--- Input material Enclosed Below ---
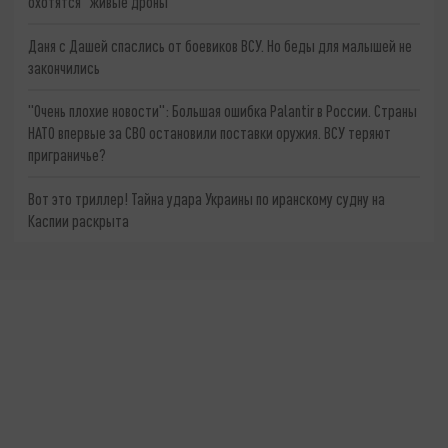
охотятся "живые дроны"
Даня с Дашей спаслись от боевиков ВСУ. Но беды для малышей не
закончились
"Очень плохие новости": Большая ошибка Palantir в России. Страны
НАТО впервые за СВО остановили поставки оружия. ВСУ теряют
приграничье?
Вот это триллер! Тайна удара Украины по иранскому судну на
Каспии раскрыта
--- End of Enclosed Input material ---
--- Input material Enclosed Below ---
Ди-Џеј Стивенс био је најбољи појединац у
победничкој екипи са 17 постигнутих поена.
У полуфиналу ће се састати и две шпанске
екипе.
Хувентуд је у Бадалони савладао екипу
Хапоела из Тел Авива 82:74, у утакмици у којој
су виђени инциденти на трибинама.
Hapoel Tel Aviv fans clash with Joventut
--- End of Enclosed Input material ---
What needs to be done: Convert the listing, from the line with "Ди-Џеј Стивенс био је најбољи појединац у" up to and including the line with "Hapoel Tel Aviv fans clash with Joventut", into a Markdown table with the columns Row and Line text. Leave out any blank lines.

Finished exercise:
| Row | Line text |
|---|---|
| 1 | Ди-Џеј Стивенс био је најбољи појединац у |
| 2 | победничкој екипи са 17 постигнутих поена. |
| 3 | У полуфиналу ће се састати и две шпанске |
| 4 | екипе. |
| 5 | Хувентуд је у Бадалони савладао екипу |
| 6 | Хапоела из Тел Авива 82:74, у утакмици у којој |
| 7 | су виђени инциденти на трибинама. |
| 8 | Hapoel Tel Aviv fans clash with Joventut |